Clann Tartan - (Elwyn Gunn)


Clann Tartan Character Sketches

  Elwyn Gunn
My name is Elwyn Gunn. I was born in the thirty-third year of the reign of King James the Sixth.1611,the same year that they finished his majesty's bible. I was born in a small hamlet, just a few crofts and a mooring for uncles fishing boat. It was known to us and other's in the area simply as Ian's. ( Ian bein' the aforementioned Uncle ).We were far north in the Orkney's on the windy side of the Isle of Yell. We lived a solitary life as we tended our goats and fished where the Ocean meets the Sea.

I was raised by my mother , and assorted relatives, my father having died shortly after my birth. I have three brothers, Josef, Alistair and Alain. My mother had three husbands, each properly dead before the next. Josef is the eldest, bein' the only child o' the first. That husband was a fine seafarin man who unfortunately died in a seafarin accident. Alistair and myself are from husband number twa, and twa we are, bein' born at the same time. Our father was a fine soldierin man who unfortunately died in a soldierin accident. Alain be from the third husband. a fine goat-herdin man who unfortunately died in a ... well ... it wasna pretty. Josef and Alistair are members in good standing of Colonel Gaffney's Regiment of Pike and Shot, whereas Alain is apprentice to a cobbler near Dunbeath. All fine strong lads worthy of their das.

My mother passed in to the arms of the Lord the same year King Charles took the throne. My uncle decided to send me to my brother Alain and his wife. I did not want to go at first , I had never been off Yell. Curiosity and excitement, though , soon replaced any fears I had. My over active sense of adventure took hold. ( I was not supposed to have a sense of adventure, but it was a well established fact that I did ). Besides, uncle thought my prospects for a husband would be better away from my cousins.

Uncle took me in his boat to Dunost where cousin Shamus lives. Shamus took me on to Wick by land to meet my brother Alain. From there we went to Dunbeath where our more distant relatives were. Oh ! the sights I saw. I never realized that there were so many people in all of Scotland. One thing after another had me asking so many questions that I was threatened with the mare's bit were I not quiet. I made it to Alains without having suffered much indignity and settled in with him and his growing brood.

I found my prospects for a husband, though, were not much better in that small village of my brother's. My one respectable offer of marriage had been from an old man of four and forty, and Alain would not do THAT to me. I was restless, though I had honestly tried to be thankful that I had a refuge there. My small journey had made it clear to me that there was much more to life than I had previously imagined. There was only one thing to do. I begged Alain to write Josef in the regiment and bid him to send for me. At last the good Lord granted my wish. Josef wrote back and said that I may come and join himself and Alistair.

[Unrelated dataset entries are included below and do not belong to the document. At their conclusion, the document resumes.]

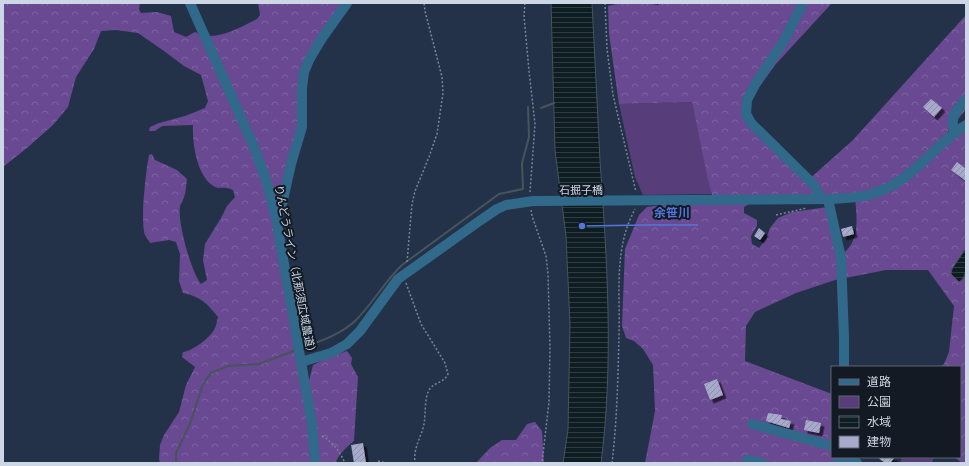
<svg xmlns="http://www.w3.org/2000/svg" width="969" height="466" font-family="Lato,'Noto Sans JP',sans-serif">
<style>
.green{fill:#573d79}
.forest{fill:url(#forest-crowns);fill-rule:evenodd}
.water{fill:url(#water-rules);stroke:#46545c}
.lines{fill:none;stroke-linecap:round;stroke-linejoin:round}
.stream{stroke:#46545c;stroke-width:2}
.building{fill:url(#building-hatch);filter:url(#shadow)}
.path{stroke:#788497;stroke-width:1.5;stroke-dasharray:2 2;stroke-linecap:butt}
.minor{stroke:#31698b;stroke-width:10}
.labels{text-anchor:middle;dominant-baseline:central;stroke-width:4;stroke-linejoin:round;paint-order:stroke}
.street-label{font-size:11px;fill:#ccd6e4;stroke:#131a24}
.leader{fill:none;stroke:#5277dc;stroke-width:1.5}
.callout-dot{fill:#5277dc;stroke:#131a24;stroke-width:1.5}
.callout-label{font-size:12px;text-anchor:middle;font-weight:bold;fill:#5277dc;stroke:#131a24;stroke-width:4;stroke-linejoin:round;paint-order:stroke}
</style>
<defs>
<pattern id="forest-crowns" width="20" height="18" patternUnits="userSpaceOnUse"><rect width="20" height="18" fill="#694992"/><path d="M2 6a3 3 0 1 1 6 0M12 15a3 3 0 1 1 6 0" fill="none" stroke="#7d62a1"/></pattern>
<pattern id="water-rules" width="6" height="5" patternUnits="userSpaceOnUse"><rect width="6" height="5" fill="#0d1d22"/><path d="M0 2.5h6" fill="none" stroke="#2f3d42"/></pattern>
<pattern id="building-hatch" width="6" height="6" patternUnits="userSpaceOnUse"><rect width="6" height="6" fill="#a7aaca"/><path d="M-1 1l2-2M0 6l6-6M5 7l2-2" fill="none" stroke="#8c90a8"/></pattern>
<filter id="shadow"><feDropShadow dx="3.5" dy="3.5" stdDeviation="0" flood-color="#0009"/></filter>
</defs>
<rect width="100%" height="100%" fill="#243249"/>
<g class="green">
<path d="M 692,102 L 712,194 L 643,195 L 635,177 L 619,104 Z"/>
<path d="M 902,457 L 934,457 L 932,463 L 900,463 Z"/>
</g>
<g class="forest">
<path d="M 3,3 L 140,3 L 139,9 L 141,13 L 157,12 L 171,16 L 174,32 L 186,37 L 195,32 C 215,43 238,28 257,19 L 260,15 L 258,3 L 349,3 L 307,72 L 303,130 L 275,224 L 309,381 L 313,365 L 325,359 L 347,351 L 352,358 L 351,364 L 358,377 L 354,441 C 347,447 338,454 336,463 L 160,463 L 159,459 L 160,445 L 164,435 L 179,412 L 186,385 L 195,367 L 182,357 L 183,352 C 193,351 209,338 214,330 C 216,327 217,321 218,317 C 207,303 201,297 183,293 L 179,281 L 180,254 L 176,242 L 169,240 L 150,243 C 149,240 146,237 145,235 C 140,221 146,171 149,155 L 152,154 L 155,160 L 177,170 L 187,179 C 186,186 186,193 183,200 C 182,202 181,204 180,206 C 177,221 191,272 201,284 L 207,280 L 203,260 L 205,244 L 221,218 L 227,206 L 235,197 L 233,190 C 225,186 220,189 215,187 C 197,178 192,143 193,125 L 163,126 L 159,128 L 155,131 L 149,131 L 150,127 L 159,123 L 185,116 L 205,108 L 208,101 L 201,75 L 184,66 L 164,51 L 138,33 L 116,30 L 101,31 L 94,49 L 76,77 L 68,107 L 53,125 L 27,148 L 3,167 Z"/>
<path d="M 621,3 L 647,3 L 658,5 L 660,3 L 832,3 L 775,65 L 755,93 L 745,118 L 807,181 L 853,140 L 966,15 L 966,109 C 960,118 952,124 947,133 L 966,129 L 966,248 L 952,269 L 951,274 L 961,281 L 966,275 L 966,463 L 962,463 L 954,457 L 960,457 L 960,367 L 940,367 L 944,364 L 949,352 L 954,306 L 928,270 L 886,270 L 835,280 L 796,293 L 755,312 L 746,326 L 745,361 L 832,394 L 832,457 L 849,457 L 846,463 L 645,463 L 655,411 L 653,365 L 643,349 L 634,341 L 626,338 L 622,326 L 625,249 L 639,215 L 647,207 L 690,202 L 714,202 L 708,180 L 692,102 L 619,104 L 609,34 L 608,6 ZM 855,195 C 856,215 861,237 845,252 L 828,207 L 792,212 L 778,218 L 770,228 L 766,239 L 759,248 L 752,244 L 751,236 L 757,226 L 757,220 L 744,213 L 744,207 L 762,197 Z"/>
<path d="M 535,422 L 542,431 L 544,463 L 476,463 L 490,448 L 502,440 L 516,440 L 527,424 Z"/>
</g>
<g class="water">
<path d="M 551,3 L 592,3 C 595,55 597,108 600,160 C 607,261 614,362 601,463 L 563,463 L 568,430 L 570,324 L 566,236 L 555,150 Z"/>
<path d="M 966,248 C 966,258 969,277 959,282 L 951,274 L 952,269 Z"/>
</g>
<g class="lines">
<g class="stream">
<path d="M 541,108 L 554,103"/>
<path d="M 302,348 C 320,341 339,335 354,322 C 372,305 384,282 402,265 L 499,194 L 523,189 L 522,163 L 529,137 L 528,107"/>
<path d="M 176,463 L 176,453 L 190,424 L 203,384 L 211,373 L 228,366 L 259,364 L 296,350"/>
</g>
</g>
<g class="building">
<path d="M 931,99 L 942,108 L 934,117 L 923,107 Z"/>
<path d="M 957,162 L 966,169 L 966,181 L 951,170 Z"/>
<path d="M 852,226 L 854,234 L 843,237 L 841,229 Z"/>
<path d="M 759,228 L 765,233 L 760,240 L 754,236 Z"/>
<path d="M 717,379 L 723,395 L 710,400 L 704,384 Z"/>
<path d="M 768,413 L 782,415 L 781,419 L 791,421 L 789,428 L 766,421 Z"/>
<path d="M 806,420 L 821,423 L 819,433 L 804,430 Z"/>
<path d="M 363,443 L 366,463 L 354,463 L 351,445 Z"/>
<path d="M 877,457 L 895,457 L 890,463 L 885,463 Z"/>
</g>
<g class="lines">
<g class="path">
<path d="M 525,3 L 524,16 L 529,71 L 535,124 L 530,192"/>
<path d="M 605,3 L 607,49 L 613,95 L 636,192"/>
<path d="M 531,210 L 532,216 L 546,256 L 548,274 L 550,348 L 549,402 L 542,463"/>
<path d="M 776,215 L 807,208"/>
<path d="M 407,262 L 412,204 L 415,191 L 429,157 L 437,134 L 443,93 L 442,77 L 425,11 L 424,3"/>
<path d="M 406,283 L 421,324 L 445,363 L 448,374 C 444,383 434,382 429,390 C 424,400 426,413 424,424 C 421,438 413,448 415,463"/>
<path d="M 322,436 C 333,442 340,452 345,463"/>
<path d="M 378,461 L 386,463"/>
<path d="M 612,463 C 617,421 618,377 619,335 C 620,301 616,267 625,234 C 627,226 631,217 635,209"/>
</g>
<g class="minor">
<path d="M 190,3 L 254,147 L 266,180 L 276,218 L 301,362 L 312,424 L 315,463"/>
<path d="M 803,3 L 784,41 L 756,83 L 747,100 L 746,114 L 751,123 L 814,185 L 821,199"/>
<path d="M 954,133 C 950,115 956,112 966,99"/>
<path d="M 828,199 L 841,258 L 844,337 L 844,367"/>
<path d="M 276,218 L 281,209 L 291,164 L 302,127 L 302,88 L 304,72 L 309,60 L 320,41 L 347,3"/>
<path d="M 301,362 L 331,353 L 347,344 L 360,331 L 398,279 L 478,222 L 497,209 L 506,205 L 533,201 L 828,199 C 846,198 864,198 880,191 C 915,178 935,144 966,125"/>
<path d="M 752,424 L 832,446"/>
<path d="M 850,457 L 857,463"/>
<path d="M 747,463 L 747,460 L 762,463"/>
<path d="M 838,463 L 846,457"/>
</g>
</g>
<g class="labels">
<g class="street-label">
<text x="581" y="189">石掘子橋</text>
<text transform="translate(296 271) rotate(79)">りんどうライン（北那須広域農道）</text>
</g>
</g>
<path class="leader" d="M582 226L646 225H698"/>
<circle class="callout-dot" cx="582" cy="226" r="4"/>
<g class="callout-label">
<text x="672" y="217">余笹川</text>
</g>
<rect width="969" height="466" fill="none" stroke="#ccd6e4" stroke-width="8"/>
<rect x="831" y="366" width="130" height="92" fill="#131a24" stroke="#5d6571"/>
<rect x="839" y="379" width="20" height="6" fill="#31698b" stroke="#5d6571"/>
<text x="867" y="386" font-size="12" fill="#ccd6e4">道路</text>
<rect x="839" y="396" width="20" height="12" fill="#573d79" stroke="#5d6571"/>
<text x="867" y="406" font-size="12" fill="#ccd6e4">公園</text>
<rect x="839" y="416" width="20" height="12" fill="url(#water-rules)" stroke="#5d6571"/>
<text x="867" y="426" font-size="12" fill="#ccd6e4">水域</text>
<rect x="839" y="436" width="20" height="12" fill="#a7aaca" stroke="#5d6571"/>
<text x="867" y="446" font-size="12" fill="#ccd6e4">建物</text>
</svg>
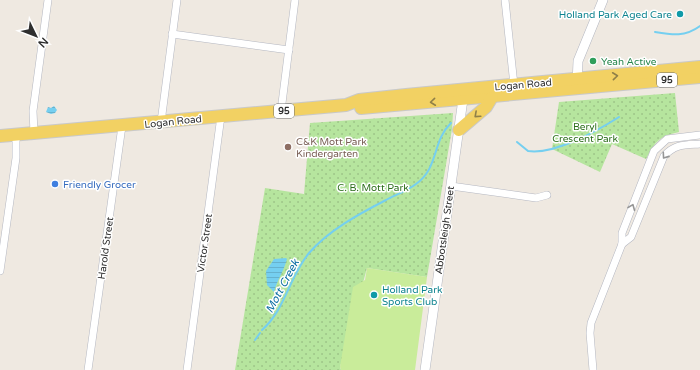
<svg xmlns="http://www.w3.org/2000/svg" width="700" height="370" font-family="'Varela Round',sans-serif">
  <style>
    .park { fill: url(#park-dots) }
    .pitch { fill: #c9ec9a }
    .water { fill: url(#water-rules) }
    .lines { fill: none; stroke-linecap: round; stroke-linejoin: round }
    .stream { stroke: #75cff0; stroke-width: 2 }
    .minor-casing { stroke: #b4b7c1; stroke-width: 8 }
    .tertiary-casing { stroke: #b4b7c1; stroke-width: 10 }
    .primary-casing { stroke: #c9c9c9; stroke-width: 14 }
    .minor { stroke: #fff; stroke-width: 7 }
    .tertiary { stroke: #fff; stroke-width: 9 }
    .primary { stroke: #f2d163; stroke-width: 12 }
    .oneway { stroke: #908048 }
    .oneway2 { stroke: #969696 }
    .culture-dot { fill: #0f9aa8; stroke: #fff; stroke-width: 1.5 }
    .leisure-dot { fill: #2e9e5b; stroke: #fff; stroke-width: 1.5 }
    .education-dot { fill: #8d6e63; stroke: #fff; stroke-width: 1.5 }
    .shop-dot { fill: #3f7fe0; stroke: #fff; stroke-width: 1.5 }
    .labels { text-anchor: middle; stroke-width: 3; stroke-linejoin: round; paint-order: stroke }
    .shield { fill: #fff; stroke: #6d6d6d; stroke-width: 1 }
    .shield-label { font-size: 9px; font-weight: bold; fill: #2e2e2e }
    .culture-label { font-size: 10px; fill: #0d838f; stroke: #fff; text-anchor: end }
    .leisure-label { font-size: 10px; fill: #27864d; stroke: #fff; text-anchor: start }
    .street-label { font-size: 10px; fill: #2e2e2e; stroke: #fff }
    .park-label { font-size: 10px; fill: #2c6e1b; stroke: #fff }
    .education-label { font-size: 10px; fill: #785e54; stroke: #fff; text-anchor: start }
    .shop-label { font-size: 10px; fill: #366cbe; stroke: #fff; text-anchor: start }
    .water-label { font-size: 11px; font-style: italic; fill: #0d6fa3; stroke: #fff }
  </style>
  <defs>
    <pattern id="park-dots" width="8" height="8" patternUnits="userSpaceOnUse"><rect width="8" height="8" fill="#b6e59e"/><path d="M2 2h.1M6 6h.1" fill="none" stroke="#9dc588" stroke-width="1.8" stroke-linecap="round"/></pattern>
    <pattern id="water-rules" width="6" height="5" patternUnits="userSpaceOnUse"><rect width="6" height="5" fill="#75cff0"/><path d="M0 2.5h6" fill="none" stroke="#66b2ce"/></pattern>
  </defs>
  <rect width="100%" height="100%" fill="#efe9e1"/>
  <g class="park">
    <path d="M675 93 679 132C658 137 656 141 646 159L612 144 600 172 552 149 559 102Z"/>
    <path d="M453 113 452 129 427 277 367 268 340 367 341 370H235L265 188 304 194 310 123Z"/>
  </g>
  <path class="pitch" d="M367 268 427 277 415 370H341L340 367 353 287 365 280Z"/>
  <g class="water">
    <path d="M54 106 57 110 55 113 51 114 46 112 48 107 51 108Z"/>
    <path d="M286 258 287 259C284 271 277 280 274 292L267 285 266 271 274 259Z"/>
  </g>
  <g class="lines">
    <g class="stream">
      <path d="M655 32C673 35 685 37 700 26"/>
      <path d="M517 142 528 151C554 155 597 131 619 117"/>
      <path d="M262 330C285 310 289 277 309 253 329 230 359 214 386 200 395 195 407 191 416 184 439 168 432 141 451 123"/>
      <path d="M255 340 260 333"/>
    </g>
    <defs>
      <g id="minor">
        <path d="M505 0 514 85"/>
        <path d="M172 34 289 50"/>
        <path d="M281 111 295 0"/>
        <path d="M161 122 177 0"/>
        <path d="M34 133 33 111 48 0"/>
        <path d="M451 186 536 198 547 195"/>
        <path d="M622 244 631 237 664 156C675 144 684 145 700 144"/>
        <path d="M0 271 16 158V135"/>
        <path d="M88 370 122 126"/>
        <path d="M187 370 221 116"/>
        <path d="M593 370 590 333 591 323 622 244V233L654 151 667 139 700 135"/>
      </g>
      <g id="tertiary">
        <path d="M577 84 578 61 603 0"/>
        <path d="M425 370 464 92"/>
      </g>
      <g id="primary">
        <path d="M361 108 700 77"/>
        <path d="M459 130 486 107 492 97"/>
        <path d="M0 136 346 105 359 100 406 95 700 67"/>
      </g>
    </defs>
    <use href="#minor" class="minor-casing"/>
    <use href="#tertiary" class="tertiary-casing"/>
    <use href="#primary" class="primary-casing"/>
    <use href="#minor" class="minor"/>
    <use href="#tertiary" class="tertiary"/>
    <use href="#primary" class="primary"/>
  </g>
  <defs><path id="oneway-chevron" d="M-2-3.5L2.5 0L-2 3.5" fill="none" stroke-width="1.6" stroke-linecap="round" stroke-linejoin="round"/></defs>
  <g class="oneway">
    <use href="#oneway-chevron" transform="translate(615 76) rotate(-6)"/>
    <use href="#oneway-chevron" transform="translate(433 102) rotate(174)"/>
    <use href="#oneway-chevron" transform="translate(477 115) rotate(138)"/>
  </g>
  <g class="oneway2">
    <use href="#oneway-chevron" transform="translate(665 156) rotate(125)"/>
    <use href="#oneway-chevron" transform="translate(632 207) rotate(-68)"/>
  </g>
  <g class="culture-dot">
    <circle cx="680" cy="14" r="4"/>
    <circle cx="374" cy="295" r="4"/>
  </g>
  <circle class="leisure-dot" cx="593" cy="61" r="4"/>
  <circle class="education-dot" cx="288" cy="147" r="4"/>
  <circle class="shop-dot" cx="55" cy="184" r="4"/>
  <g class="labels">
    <g class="shield">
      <rect x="657" y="73" width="20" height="14" rx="3"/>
      <rect x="274" y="104" width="20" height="14" rx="3"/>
    </g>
    <g class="shield-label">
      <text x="667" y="83">95</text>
      <text x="284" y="114">95</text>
    </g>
    <g class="culture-label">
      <text x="672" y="18">Holland Park Aged Care</text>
      <text x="382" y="293" text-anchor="start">Holland Park<tspan x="382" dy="12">Sports Club</tspan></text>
    </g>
    <g class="leisure-label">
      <text x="601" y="65">Yeah Active</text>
    </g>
    <g class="street-label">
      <text transform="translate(523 84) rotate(-5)" y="4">Logan Road</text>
      <text transform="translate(173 121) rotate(-6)" y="4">Logan Road</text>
      <text transform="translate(444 230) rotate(-82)" y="4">Abbotsleigh Street</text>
      <text transform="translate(204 243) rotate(-82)" y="4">Victor Street</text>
      <text transform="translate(105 248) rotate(-82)" y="4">Harold Street</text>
    </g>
    <g class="park-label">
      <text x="585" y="130">Beryl<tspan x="585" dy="12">Crescent Park</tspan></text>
      <text x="373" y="191">C. B. Mott Park</text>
    </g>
    <g class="education-label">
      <text x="296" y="145">C&amp;K Mott Park<tspan x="296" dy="12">Kindergarten</tspan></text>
    </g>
    <g class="shop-label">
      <text x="63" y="188">Friendly Grocer</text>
    </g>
    <g class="water-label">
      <text transform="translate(282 286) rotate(-62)" y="4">Mott Creek</text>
    </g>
  </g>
  <g transform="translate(36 36) rotate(133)" stroke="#ffffff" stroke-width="3" paint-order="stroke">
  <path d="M0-3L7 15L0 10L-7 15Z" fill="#2e2e2e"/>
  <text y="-6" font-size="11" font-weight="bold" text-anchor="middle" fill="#2e2e2e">N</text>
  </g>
</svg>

It is with them that I am now. A campfollower of Colonel Gaffney's Regiment of Pike and Shot. The regiment is raising men to fight with the colonel for King Gustav in the Germanys. We travel from town to town , large and small, taking and training all who are able. We promise them fame and fortune at the most and food and clothing at the least. So many lads will go and never return, it is sadů but the ones who do will be rich.

Why, you ask, would I choose this life of a campfollower ? A life spent sewing , washing and mending , cooking and cleaning , all for soldiers. A life of going from place to place with no thatch o'er my head and no hearth to put my cup upon. Because in this life I am paid in silver and though it comes from o'er the hills and far away it is pure and ready. Because I will see all the husbands there are to have and choose one that is strong and hale, and with heavy pockets. Because once you have spread your wings just a wee bit it is hard to lay them neatly again. I will follow my brothers and Colonel Gaffney's Regiment to come what may and pray that Our Lord in Heaven see fit to send me a worthy soldier to be content with.